══ SOURCE DATA ══
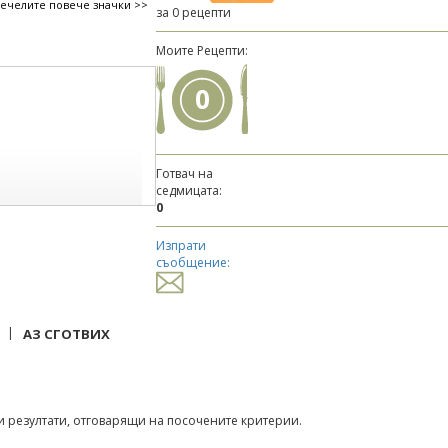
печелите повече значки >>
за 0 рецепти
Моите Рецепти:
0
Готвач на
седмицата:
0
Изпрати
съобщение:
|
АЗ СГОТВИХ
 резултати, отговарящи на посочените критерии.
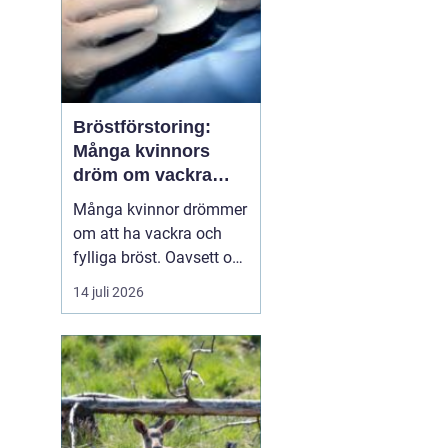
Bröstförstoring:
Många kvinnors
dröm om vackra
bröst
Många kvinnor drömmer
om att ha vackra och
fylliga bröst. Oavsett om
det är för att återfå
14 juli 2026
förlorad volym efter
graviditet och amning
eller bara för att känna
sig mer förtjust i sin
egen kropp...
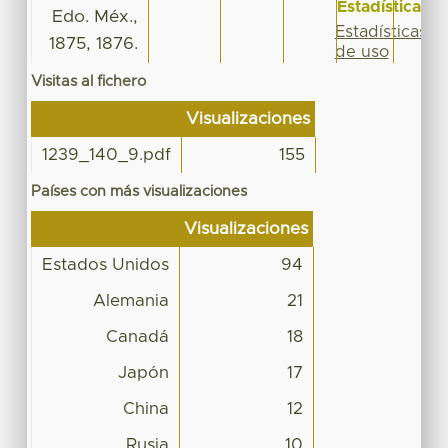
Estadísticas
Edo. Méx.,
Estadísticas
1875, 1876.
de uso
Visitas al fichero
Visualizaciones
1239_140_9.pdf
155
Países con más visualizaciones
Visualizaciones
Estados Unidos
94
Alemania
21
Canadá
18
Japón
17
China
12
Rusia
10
═══
══ SOURCE DATA ══
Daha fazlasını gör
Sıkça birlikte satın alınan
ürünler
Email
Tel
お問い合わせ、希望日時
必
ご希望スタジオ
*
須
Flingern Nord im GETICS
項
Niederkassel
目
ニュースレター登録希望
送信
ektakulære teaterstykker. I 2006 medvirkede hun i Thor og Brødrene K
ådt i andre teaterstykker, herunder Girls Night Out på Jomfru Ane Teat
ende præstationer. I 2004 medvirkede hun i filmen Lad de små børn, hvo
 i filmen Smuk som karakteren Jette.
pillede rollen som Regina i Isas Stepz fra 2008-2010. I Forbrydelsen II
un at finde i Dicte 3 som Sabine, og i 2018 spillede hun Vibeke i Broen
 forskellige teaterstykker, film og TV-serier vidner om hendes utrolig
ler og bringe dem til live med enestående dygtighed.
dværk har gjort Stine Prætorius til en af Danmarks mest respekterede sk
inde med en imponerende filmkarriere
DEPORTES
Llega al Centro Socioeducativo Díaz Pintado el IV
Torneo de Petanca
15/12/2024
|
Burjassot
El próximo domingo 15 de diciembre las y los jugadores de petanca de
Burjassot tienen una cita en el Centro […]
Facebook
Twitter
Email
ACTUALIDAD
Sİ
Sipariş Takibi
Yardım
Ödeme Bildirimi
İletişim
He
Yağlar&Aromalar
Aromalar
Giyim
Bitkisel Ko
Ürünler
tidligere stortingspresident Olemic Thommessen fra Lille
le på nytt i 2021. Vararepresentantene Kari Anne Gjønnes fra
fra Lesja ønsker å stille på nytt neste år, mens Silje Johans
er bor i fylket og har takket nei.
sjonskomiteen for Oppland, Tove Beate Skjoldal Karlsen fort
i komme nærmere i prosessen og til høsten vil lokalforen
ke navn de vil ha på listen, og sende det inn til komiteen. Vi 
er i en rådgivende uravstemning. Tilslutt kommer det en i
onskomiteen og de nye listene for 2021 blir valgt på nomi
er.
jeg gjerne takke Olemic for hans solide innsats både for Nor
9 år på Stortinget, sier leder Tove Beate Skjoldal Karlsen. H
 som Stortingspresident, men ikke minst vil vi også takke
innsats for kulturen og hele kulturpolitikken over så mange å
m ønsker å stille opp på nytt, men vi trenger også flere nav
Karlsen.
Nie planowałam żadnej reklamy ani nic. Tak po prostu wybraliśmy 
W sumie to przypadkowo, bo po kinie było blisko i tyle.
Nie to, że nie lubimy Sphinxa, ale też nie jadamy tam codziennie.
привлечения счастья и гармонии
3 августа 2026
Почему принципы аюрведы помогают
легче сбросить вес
═══
■ TASK PROMPT ■
Using the data above, transcribe the lines that run from the line with "ådt i andre" to the line with "sjonskomiteen for Oppland, Tove", both ends kept, and output nothing else.

■ RESULT FOR THIS EXERCISE ■
ådt i andre teaterstykker, herunder Girls Night Out på Jomfru Ane Teat
ende præstationer. I 2004 medvirkede hun i filmen Lad de små børn, hvo
 i filmen Smuk som karakteren Jette.
pillede rollen som Regina i Isas Stepz fra 2008-2010. I Forbrydelsen II
un at finde i Dicte 3 som Sabine, og i 2018 spillede hun Vibeke i Broen
 forskellige teaterstykker, film og TV-serier vidner om hendes utrolig
ler og bringe dem til live med enestående dygtighed.
dværk har gjort Stine Prætorius til en af Danmarks mest respekterede sk
inde med en imponerende filmkarriere
DEPORTES
Llega al Centro Socioeducativo Díaz Pintado el IV
Torneo de Petanca
15/12/2024
|
Burjassot
El próximo domingo 15 de diciembre las y los jugadores de petanca de
Burjassot tienen una cita en el Centro […]
Facebook
Twitter
Email
ACTUALIDAD
Sİ
Sipariş Takibi
Yardım
Ödeme Bildirimi
İletişim
He
Yağlar&Aromalar
Aromalar
Giyim
Bitkisel Ko
Ürünler
tidligere stortingspresident Olemic Thommessen fra Lille
le på nytt i 2021. Vararepresentantene Kari Anne Gjønnes fra
fra Lesja ønsker å stille på nytt neste år, mens Silje Johans
er bor i fylket og har takket nei.
sjonskomiteen for Oppland, Tove Beate Skjoldal Karlsen fort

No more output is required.